Determine the number of lines in the records that contain the string "many", treating uppercase and lowercase letters as distinct. Provide only that number.

SUPPLIED DATA
====

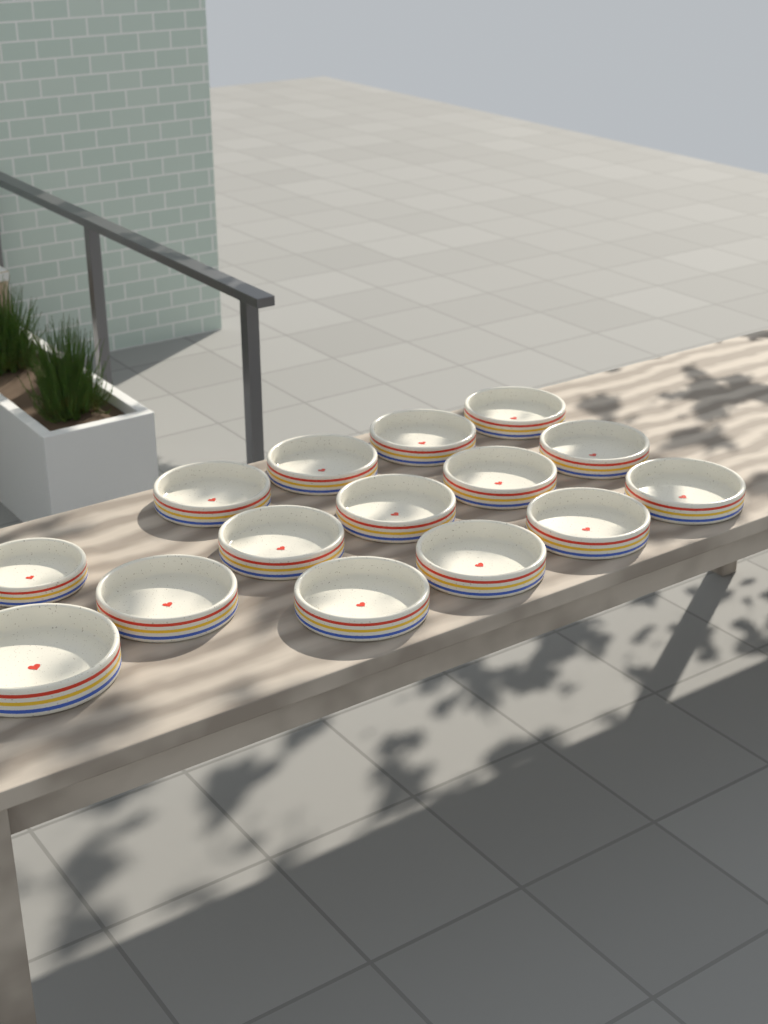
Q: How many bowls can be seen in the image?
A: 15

====

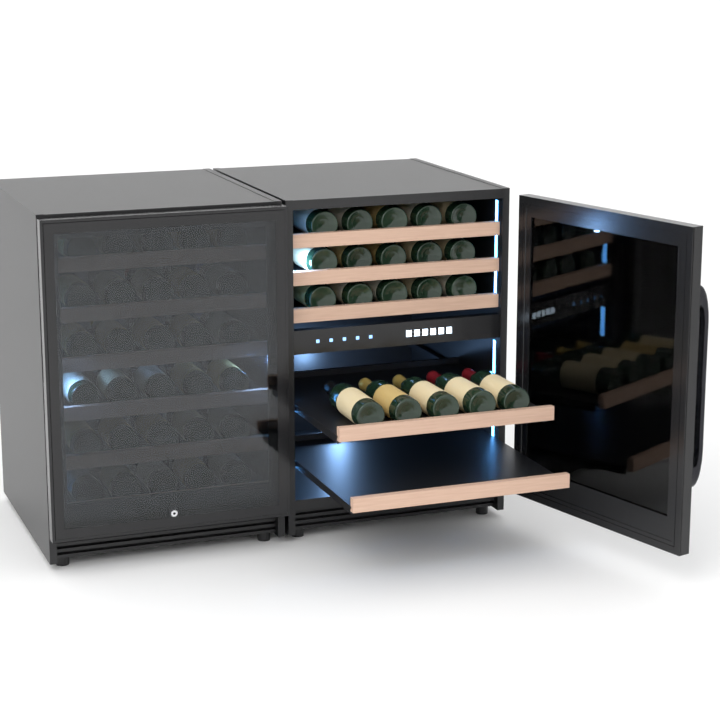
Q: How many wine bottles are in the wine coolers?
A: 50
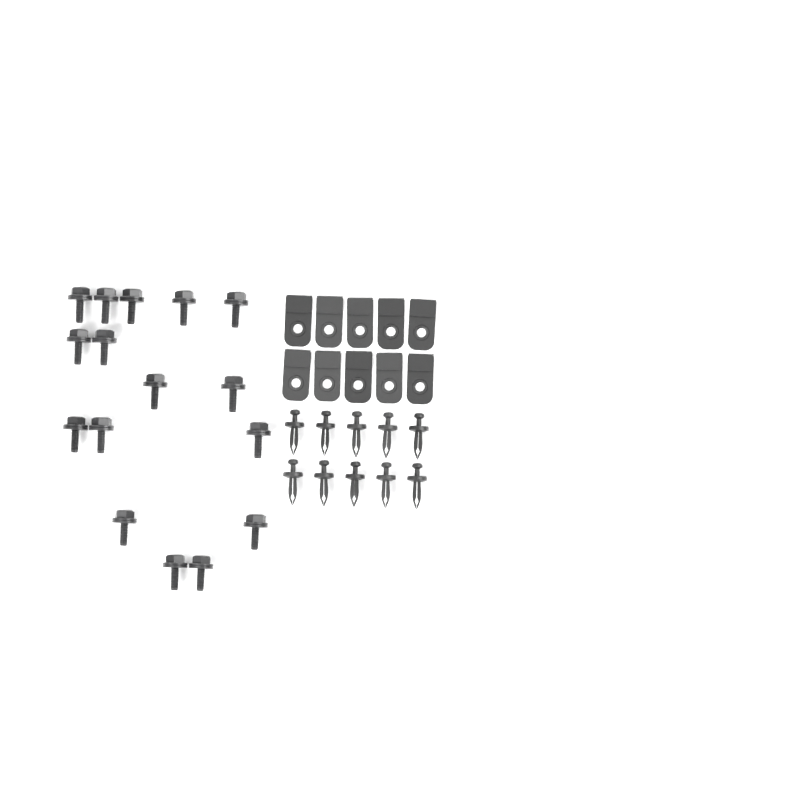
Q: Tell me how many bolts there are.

====

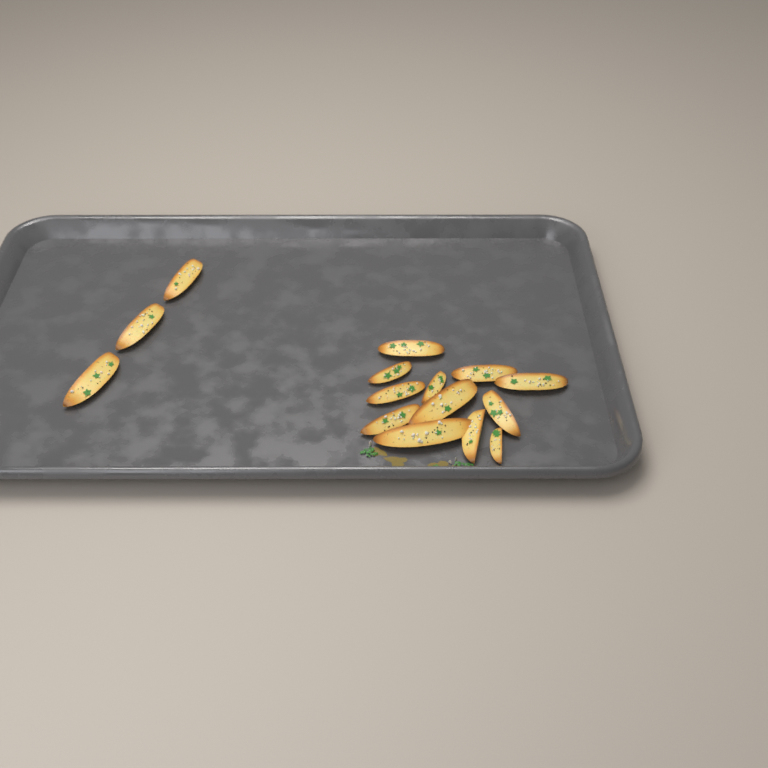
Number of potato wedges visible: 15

====

SOLVED PROBLEM
3